Coming into Hot Springs, South Dakota, was a Veteran’s Administration sign–Battle Mountain Sanitarium.
“Wait, Hubby! Someone is buried here. Someone on your side. Yes, your mother’s grandfather is buried here!” I’d worked on genealogy decades earlier so was surprised that I could remember his name.
Amos Mark Runkle, Civil War veteran from Pennsylvania, resident of the Marshalltown (Iowa) Veterans Home, eventually died at the sanitarium in South Dakota. We stopped into the office and learned where his grave was located. Why was he even there? Probably because of a lung disease, they said. We were heartened at how well kept the small hilly cemetery is, as we were probably the first ones in the family to visit his grave there.
When we got home, I looked up what we’d collected about Amos Runkle/Runkel’s history. He was born in 1836 at Lebonan, Pennsylvania, the son of Henry and Christiana (Mark) Runckel.
I could remember Amos’s middle name as we’d been told his mother used her maiden name “Mark” for the middle name of all of her sons.
Amos was married and had seven children. He enlisted in the Civil War in 1861: Co. K, 93rd Pennsylvania Infantry, and reinlisted in 1864. He mustered out with his Company on June 27, 1865. His first wife, Catherine, died in childbirth in 1873 with their seventh child. Amos moved to Iowa with most of their children, where he met widow Margaretha (Lange) Daniels who had several children of her own.
Brewery and Saloon
Margaretha ran a brewery and kept a saloon in Carroll, Iowa. Born in Germany, she was forced by her father to marry Heinrick Daniels against her wishes (she was in love with someone else, we were told by Guy’s grandmother Theresa (Runkle) Walker). After sailing for 72 days, when they arrived in New York City in April 1865, President Lincoln’s body lay in-state there.

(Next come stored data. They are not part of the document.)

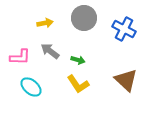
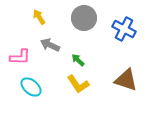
yellow arrow: moved 6 px left, 6 px up; rotated 112 degrees counterclockwise
gray arrow: moved 6 px up; rotated 12 degrees counterclockwise
green arrow: rotated 152 degrees counterclockwise
brown triangle: rotated 25 degrees counterclockwise
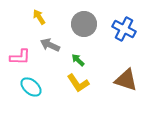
gray circle: moved 6 px down
yellow L-shape: moved 1 px up
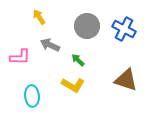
gray circle: moved 3 px right, 2 px down
yellow L-shape: moved 5 px left, 2 px down; rotated 25 degrees counterclockwise
cyan ellipse: moved 1 px right, 9 px down; rotated 45 degrees clockwise
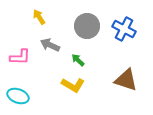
cyan ellipse: moved 14 px left; rotated 65 degrees counterclockwise
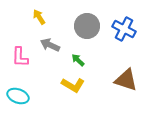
pink L-shape: rotated 90 degrees clockwise
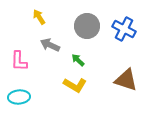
pink L-shape: moved 1 px left, 4 px down
yellow L-shape: moved 2 px right
cyan ellipse: moved 1 px right, 1 px down; rotated 25 degrees counterclockwise
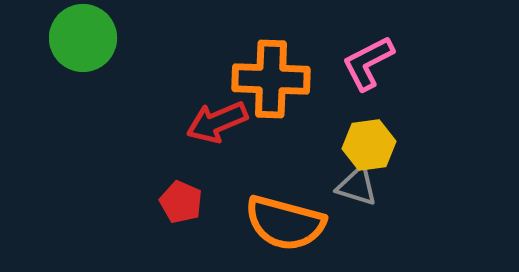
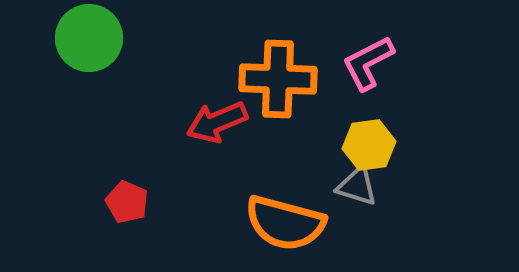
green circle: moved 6 px right
orange cross: moved 7 px right
red pentagon: moved 54 px left
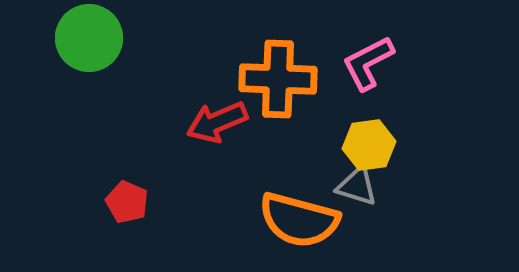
orange semicircle: moved 14 px right, 3 px up
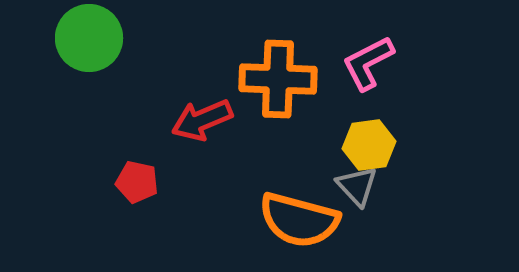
red arrow: moved 15 px left, 2 px up
gray triangle: rotated 30 degrees clockwise
red pentagon: moved 10 px right, 20 px up; rotated 12 degrees counterclockwise
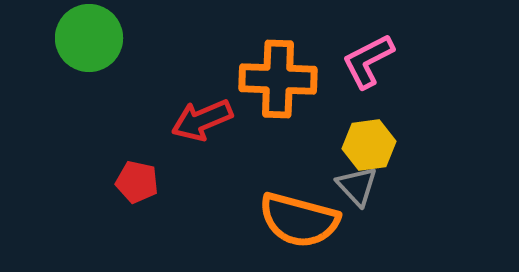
pink L-shape: moved 2 px up
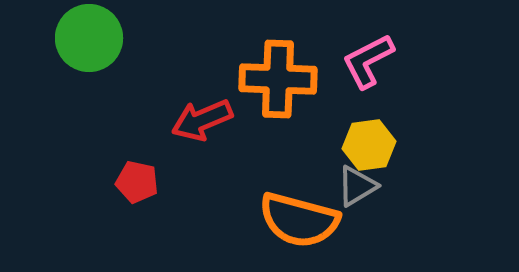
gray triangle: rotated 42 degrees clockwise
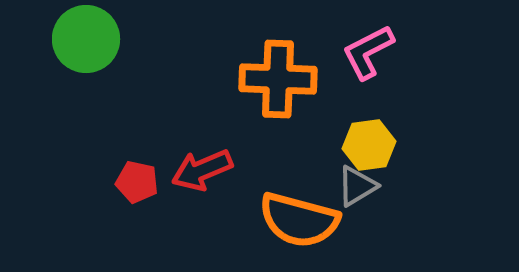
green circle: moved 3 px left, 1 px down
pink L-shape: moved 9 px up
red arrow: moved 50 px down
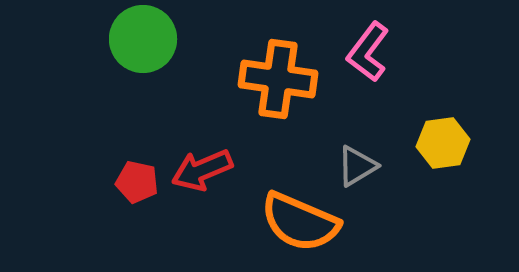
green circle: moved 57 px right
pink L-shape: rotated 26 degrees counterclockwise
orange cross: rotated 6 degrees clockwise
yellow hexagon: moved 74 px right, 2 px up
gray triangle: moved 20 px up
orange semicircle: moved 1 px right, 2 px down; rotated 8 degrees clockwise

Margaretha and Heinrick/Harry Daniels first stopped at York, Pennsylvania, with her aunt, then moved to Beaver Dam, Wisconsin. They ended up in Carroll, Iowa, in 1868, had 11 children. Harry, Margaretha’s first husband, died in of tuberculosis in 1882.
Later that year, Margaretha married Amos Runkel, a Civil War veteran. They had two daughers: Rose Ann and Theresa Louise. In the photo of Amos Runkel the round button contains a photo of the two daughters.
Amos and Margaretha Runkel/Runkle
In January 1887, Amos was convicted of assault and served nine months in the penitentiary at Ft. Madison, Iowa. Margaretha divorced him that November.
In 1906 the Committee on Pensions found Amos Runkel disabled and destitute and increased his pension from $12 per month to $24. He lived at the Soldier’s Home at Marshalltown, Iowa, until moving to the sanitarium at Hot Springs, SD, where he died in 1914.
Information from: Theresa (Runkle) Walker; Pension Records, Court Records (April Term 1887), The Herald (Carroll, Iowa, Jan. 26, 1887).
Always so interesting and great old pictures
Wow. Awesome share.
Sometime next year, JR and I are going to go to Santa Fe. His father is buried in the Veterans cemetery down there, and it will be my chance to pay my respects to the Sheriff I served under.
Santa Fe also has an awesome round Capitol Building. We visited there while living in the Denver area. The veterans cemeteries are maintained by people who really care about them. Iowa has a new one just west of Des Moines–at Van Meter, where I taught school while Guy was in Vietnam.
Such an interesting post! It’s unfortunate that the VA is proving to be a poor steward of the Sanitarium.
Joy, it was good to hear about Guy’s side of the family.
The main reason there’s not more is that someone needs to scan all those old photos. Maybe I can teach him to do it next winter! We have stories.